To find the solution set for the equation log₂x + log₂(x - 1) = 1, you can use the properties of logarithms.

1. Combine the logarithms: log₂[x(x - 1)] = 1
2. Convert the equation into exponential form: 2^1 = x(x - 1)
3. Simplify the left side: 2 = x(x - 1)
4. Expand and rearrange the equation: x² - x - 2 = 0
5. Factoring the quadratic equation: (x - 2)(x + 1) = 0
6. Set each factor equal to zero: x - 2 = 0 or x + 1 = 0
7. Solve for x: x = 2 or x = -1

So, the solution set for the equation is {2, -1}. Therefore, -1 is indeed one of the solutions.

Coming to the second equation set: 4x + y = 11 and 2x - y = 7.

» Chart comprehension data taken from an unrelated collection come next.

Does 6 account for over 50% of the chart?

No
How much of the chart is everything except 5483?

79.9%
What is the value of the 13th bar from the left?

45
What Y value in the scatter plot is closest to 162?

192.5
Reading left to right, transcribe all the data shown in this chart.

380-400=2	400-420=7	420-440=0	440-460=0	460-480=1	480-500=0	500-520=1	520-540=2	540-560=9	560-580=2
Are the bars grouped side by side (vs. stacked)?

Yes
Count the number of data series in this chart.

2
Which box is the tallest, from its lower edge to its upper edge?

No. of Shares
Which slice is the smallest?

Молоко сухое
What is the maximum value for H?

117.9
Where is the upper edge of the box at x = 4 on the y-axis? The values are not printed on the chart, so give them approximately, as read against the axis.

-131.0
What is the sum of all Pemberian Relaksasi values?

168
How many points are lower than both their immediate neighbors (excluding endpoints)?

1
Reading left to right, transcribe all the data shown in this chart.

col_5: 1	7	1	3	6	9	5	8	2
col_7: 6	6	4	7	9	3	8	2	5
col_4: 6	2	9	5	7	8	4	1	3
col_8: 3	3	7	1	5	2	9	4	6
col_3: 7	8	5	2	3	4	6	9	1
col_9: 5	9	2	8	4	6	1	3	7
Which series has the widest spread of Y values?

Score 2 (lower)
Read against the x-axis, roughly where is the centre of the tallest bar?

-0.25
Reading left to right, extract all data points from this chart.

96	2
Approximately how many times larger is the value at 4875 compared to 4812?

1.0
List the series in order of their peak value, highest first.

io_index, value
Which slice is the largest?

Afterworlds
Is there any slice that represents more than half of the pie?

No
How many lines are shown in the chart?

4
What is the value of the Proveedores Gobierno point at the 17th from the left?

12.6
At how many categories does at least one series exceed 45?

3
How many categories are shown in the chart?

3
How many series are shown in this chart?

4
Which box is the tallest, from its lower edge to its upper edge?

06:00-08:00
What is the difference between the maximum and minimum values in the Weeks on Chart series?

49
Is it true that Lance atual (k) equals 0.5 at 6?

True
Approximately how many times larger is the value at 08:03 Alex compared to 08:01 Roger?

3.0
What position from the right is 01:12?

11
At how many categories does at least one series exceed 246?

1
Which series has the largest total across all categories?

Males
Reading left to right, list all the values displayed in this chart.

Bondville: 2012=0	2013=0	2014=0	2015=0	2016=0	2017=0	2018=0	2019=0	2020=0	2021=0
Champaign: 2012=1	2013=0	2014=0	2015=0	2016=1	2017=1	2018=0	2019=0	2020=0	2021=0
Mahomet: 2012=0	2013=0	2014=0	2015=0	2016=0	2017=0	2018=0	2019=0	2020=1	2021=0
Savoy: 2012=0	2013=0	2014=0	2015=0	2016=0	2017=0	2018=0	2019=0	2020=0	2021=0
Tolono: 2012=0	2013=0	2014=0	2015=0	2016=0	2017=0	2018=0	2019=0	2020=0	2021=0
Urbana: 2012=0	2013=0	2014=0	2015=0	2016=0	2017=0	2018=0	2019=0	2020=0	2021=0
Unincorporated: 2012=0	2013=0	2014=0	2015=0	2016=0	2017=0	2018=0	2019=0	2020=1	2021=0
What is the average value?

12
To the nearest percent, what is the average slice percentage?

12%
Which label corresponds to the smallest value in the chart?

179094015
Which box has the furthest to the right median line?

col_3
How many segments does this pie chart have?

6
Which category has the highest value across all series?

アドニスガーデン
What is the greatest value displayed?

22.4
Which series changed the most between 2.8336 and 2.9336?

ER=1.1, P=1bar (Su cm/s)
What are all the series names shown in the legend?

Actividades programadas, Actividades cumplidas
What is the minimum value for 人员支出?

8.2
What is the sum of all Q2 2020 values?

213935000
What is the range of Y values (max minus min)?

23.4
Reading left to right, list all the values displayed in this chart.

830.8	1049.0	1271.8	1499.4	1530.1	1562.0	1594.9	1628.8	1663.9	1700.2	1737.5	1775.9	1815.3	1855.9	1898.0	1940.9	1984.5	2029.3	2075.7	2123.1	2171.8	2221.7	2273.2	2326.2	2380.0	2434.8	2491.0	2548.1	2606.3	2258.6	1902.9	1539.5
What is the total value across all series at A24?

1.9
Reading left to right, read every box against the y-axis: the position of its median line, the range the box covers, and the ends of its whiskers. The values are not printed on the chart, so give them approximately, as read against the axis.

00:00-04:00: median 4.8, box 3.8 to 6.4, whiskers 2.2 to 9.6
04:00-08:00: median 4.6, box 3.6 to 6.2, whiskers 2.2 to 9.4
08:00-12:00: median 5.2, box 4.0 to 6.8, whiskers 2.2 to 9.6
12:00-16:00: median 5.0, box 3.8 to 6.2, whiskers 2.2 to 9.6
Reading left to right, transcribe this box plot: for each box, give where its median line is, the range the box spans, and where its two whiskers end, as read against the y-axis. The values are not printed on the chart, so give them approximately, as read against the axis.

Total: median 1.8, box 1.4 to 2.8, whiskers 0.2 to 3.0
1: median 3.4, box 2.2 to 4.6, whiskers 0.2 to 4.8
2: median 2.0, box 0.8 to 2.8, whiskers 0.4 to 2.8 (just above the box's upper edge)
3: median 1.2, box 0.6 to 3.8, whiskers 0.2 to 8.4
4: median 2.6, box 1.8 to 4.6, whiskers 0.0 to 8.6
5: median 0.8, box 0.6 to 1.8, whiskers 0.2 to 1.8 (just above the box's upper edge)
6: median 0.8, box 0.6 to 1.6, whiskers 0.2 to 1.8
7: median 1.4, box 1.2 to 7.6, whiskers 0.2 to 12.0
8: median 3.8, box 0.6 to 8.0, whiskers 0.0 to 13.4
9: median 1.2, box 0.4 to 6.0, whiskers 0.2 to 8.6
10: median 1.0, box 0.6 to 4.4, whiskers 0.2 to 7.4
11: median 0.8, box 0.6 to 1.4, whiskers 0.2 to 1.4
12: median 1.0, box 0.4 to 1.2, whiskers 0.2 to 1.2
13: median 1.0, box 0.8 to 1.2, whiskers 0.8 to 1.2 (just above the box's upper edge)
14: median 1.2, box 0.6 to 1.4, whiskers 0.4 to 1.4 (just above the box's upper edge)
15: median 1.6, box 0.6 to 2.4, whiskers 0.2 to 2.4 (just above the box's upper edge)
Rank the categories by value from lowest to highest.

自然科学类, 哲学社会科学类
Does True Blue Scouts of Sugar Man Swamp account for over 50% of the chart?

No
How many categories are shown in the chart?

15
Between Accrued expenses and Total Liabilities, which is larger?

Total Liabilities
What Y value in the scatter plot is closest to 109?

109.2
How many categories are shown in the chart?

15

1. You can solve this system of equations using the elimination method.
2. Multiply the second equation by 2: 4x + y = 11 and 4x - 2y = 14.
3. Subtract the second equation from the first equation: (4x + y) - (4x - 2y) = 11 - 14.
4. Simplify and combine like terms: 4x + y - 4x + 2y = -3.
5. Simplify further: 3y = -3.
6. Solve for y: y = -1.
7. Plug the value of y into the first equation: 4x + (-1) = 11.
8. Simplify and solve for x: 4x - 1 = 11, 4x = 12, x = 3.

Therefore, the solution set for the system of equations is (x, y) = (3, -1). So, your answer of (3, -1) is indeed correct. Kudos to you!